[Data — start]

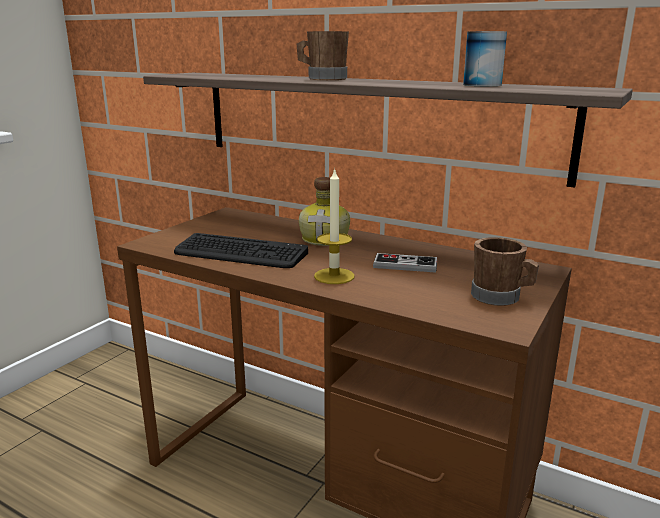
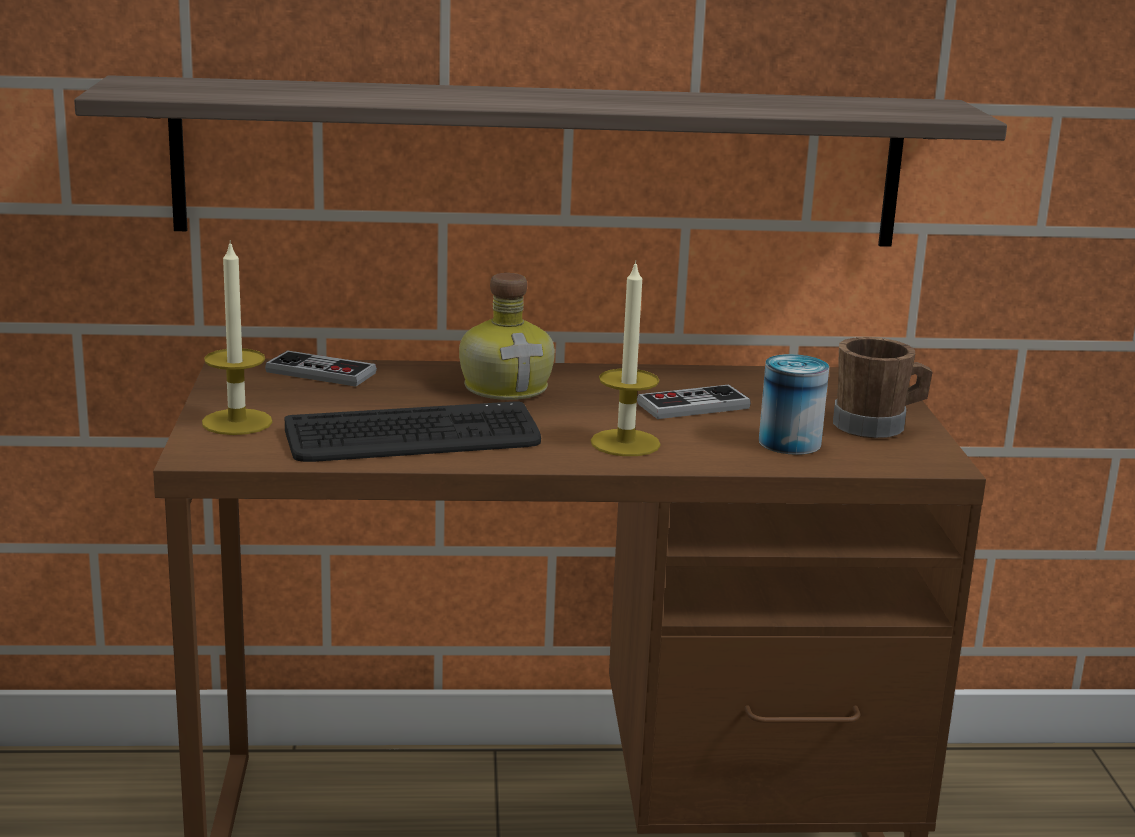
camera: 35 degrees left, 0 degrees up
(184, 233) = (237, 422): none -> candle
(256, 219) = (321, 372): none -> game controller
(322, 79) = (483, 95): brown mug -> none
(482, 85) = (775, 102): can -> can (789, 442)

[Data — finish]
[Data — start]

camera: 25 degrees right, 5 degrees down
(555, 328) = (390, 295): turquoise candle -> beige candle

[Data — finish]
[Data — start]

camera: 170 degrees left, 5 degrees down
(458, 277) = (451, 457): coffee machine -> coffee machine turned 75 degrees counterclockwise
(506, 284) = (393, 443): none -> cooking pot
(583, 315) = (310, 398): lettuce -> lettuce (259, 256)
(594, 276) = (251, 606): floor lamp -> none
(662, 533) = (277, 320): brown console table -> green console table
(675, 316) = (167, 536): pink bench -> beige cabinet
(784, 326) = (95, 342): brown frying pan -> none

[Data — finish]

Try it: Answer with the count alone: how many lines in the data above have "down" in them?

Exercise response: 2